Vector and Tensor Formulation of Fundamentals

Co-ordinate systems:

Let (x\({}_{{1}}\), x\({}_{{2}}\), x\({}_{{3}})\) be a rectilinear, orthogonal coordinate system. The vector components of a point P are given by \(\vec{R}=\mathop{OP}\limits^{\to}=[x_{1},x_{2},x_{3}]\).

Let (u\({}_{{1}}\), u\({}_{{2}}\), u\({}_{{3}})\) be a curvilinear, orthogonal coordinate system.

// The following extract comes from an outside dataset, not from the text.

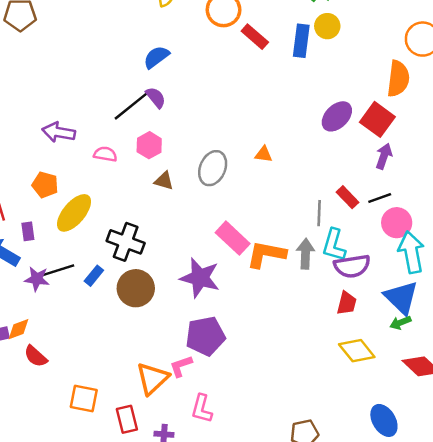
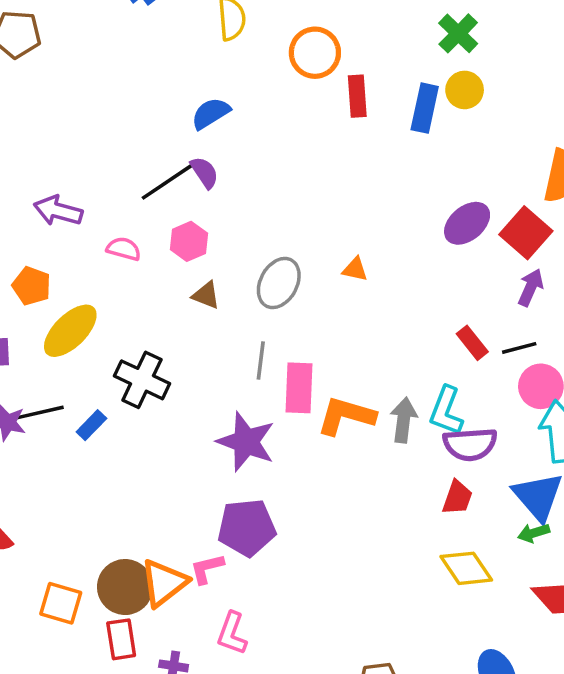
red rectangle: (255, 37) -> (357, 96), turned 40
gray line: (319, 213) -> (261, 361), moved
pink rectangle: (233, 238) -> (299, 388), turned 44
brown circle: (136, 288) -> (125, 587), moved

The co-ordinate surfaces are given by

$$\begin{array}[]{@{}l@{\,}c@{\,}l}u_{1}(x_{1},x_{2},x_{3})&=&const,\\ u_{2}(x_{1},x_{2},x_{3})&=&const,\\ u_{3}(x_{1},x_{2},x_{3})&=&const.\\ \end{array}$$

The intersection of two co-ordinate surfaces is a co-ordinate line.

Tangent vectors at co-ordinate lines:

$$\begin{array}[]{@{}l@{\,}c@{\,}l}\vec{R}_{1}&=&\displaystyle\frac{\partial\vec{R}}{\partial u_{1}}=\left[{\frac{\partial x_{1}}{\partial u_{1}}\;,\;\frac{\partial x_{2}}{\partial u_{1}}\;,\;\frac{\partial x_{3}}{\partial u_{1}}}\right]\,,\\ \vec{R}_{2}&=&\displaystyle\frac{\partial\vec{R}}{\partial u_{2}}=\left[{\frac{\partial...